Disabling Dynamic Channel and Power Assignment Globally for a Controller

This section provides instructions for disabling dynamic channel and power assignment using the GUI or CLI.

Using the GUI to Disable Dynamic Channel and Power Assignment

Follow these steps to configure disable dynamic channel and power assignment using the GUI.


Step 1 Click Wireless to access the All APs page (see Figure 9-2).

Step 2 Under Global RF, click either 802.11a Network or 802.11b/g Network to access the Global Parameters page (see Figure 9-3).

Step 3 Click Auto RF to access the Global Parameters > Auto RF page (see Figure 9-4).

Step 4 To disable dynamic channel assignment, choose Off under RF Channel Assignment.

Step 5 To disable dynamic power assignment, choose Fixed under Tx Power Level Assignment and choose a default transmit power level from the drop-down box.


Note See Step 5 on page 9-25 for information on transmit power levels.


Step 6 Click Save Configuration to save your changes.

Step 7 If you are overriding the default channel and power settings on a per radio basis, assign static channel and power settings to each of the access point radios that are joined to the controller.

Step 8 If desired, repeat this procedure for the network type you did not select (802.11a or 802.11b/g).


Using the CLI to Disable Dynamic Channel and Power Assignment

Follow these steps to disable RRM for all 802.11a or 802.11b/g radios.


Step 1 Enter one of these commands to disable the 802.11a or 802.11b/g network:

config 802.11a disable

config 802.11b disable

Step 2 Enter one of these commands to disable RRM for all 802.11a or 802.11b/g radios and set all channels to the default value:

config 802.11a channel global off

config 802.11b channel global off

Step 3 Enter one of these commands to enable the 802.11a or 802.11b/g network:

config 802.11a enable

config 802.11b enable (To enable the 802.11g network, enter config 802.11b 11gSupport enable after the config 802.11b enable command.)

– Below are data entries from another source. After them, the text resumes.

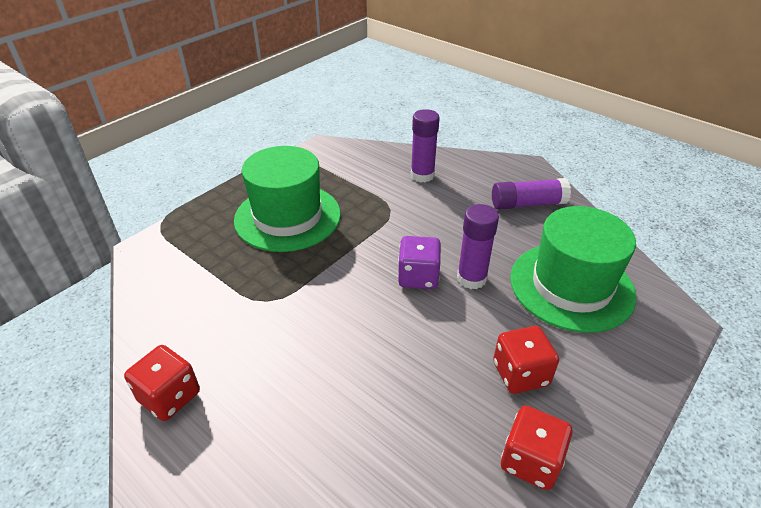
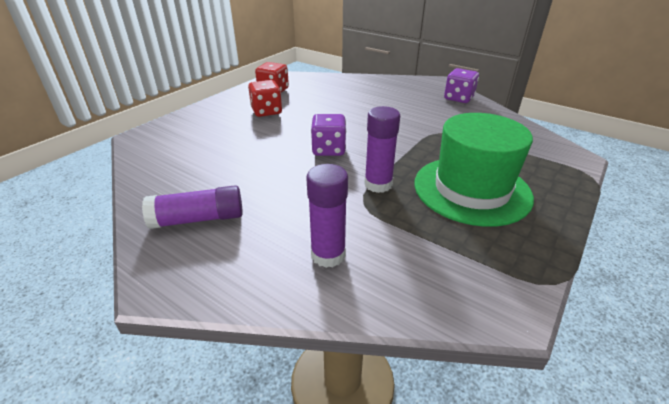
camera: 175 degrees right, 5 degrees down
red dice [124,345,200,421] -> purple dice [444,68,479,103]
purple glue stick [457,204,499,289] -> purple glue stick moved to [364,106,400,193]
green hat [510,206,636,333] -> none

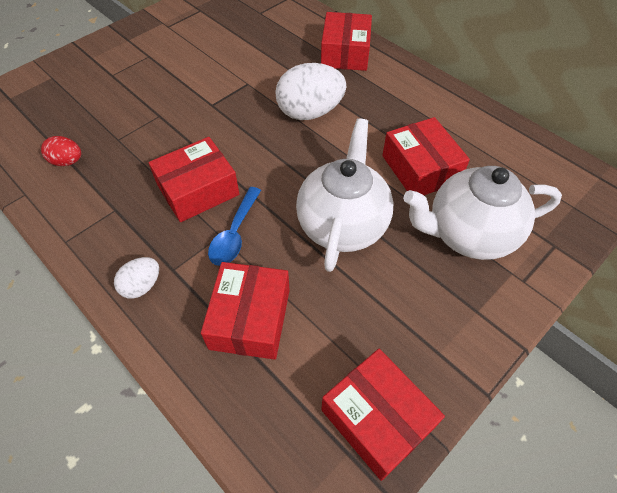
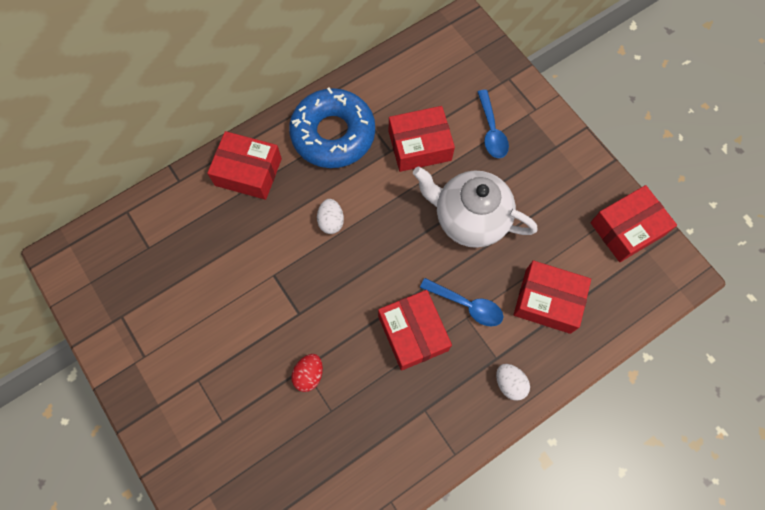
camera: 80 degrees left, 15 degrees up
red egg [41,136,81,166] -> red egg moved to [291,354,323,392]
white egg [275,63,346,120] -> white egg [317,199,344,234], size x0.52
white teapot [403,166,562,260] -> blue spoon [478,90,509,158]
none -> blue donut [289,88,375,168]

Viewing Additional RRM Settings Using the CLI

Use these commands to view additional 802.11a and 802.11b/g RRM settings:

show advanced 802.11a ?

show advanced 802.11b ?

where ? is one of the following:

CCX—Shows the Cisco Compatible Extensions (CCX) RRM configuration.

channel—Shows the channel assignment configuration and statistics.

logging—Shows the RF event and performance logging.

monitor—Shows the Cisco radio monitoring.

profile—Shows the access point performance profiles.

receiver—Shows the 802.11a or 802.11b/g receiver configuration and statistics.

summary—Shows the configuration and statistics of the 802.11a or 802.11b/g access points

txpower—Shows the transmit power assignment configuration and statistics.


Note To troubleshoot RRM-related issues, refer to the Cisco Wireless LAN Controller Command Reference, Release 3.2 for RRM (airewave-director) debug commands.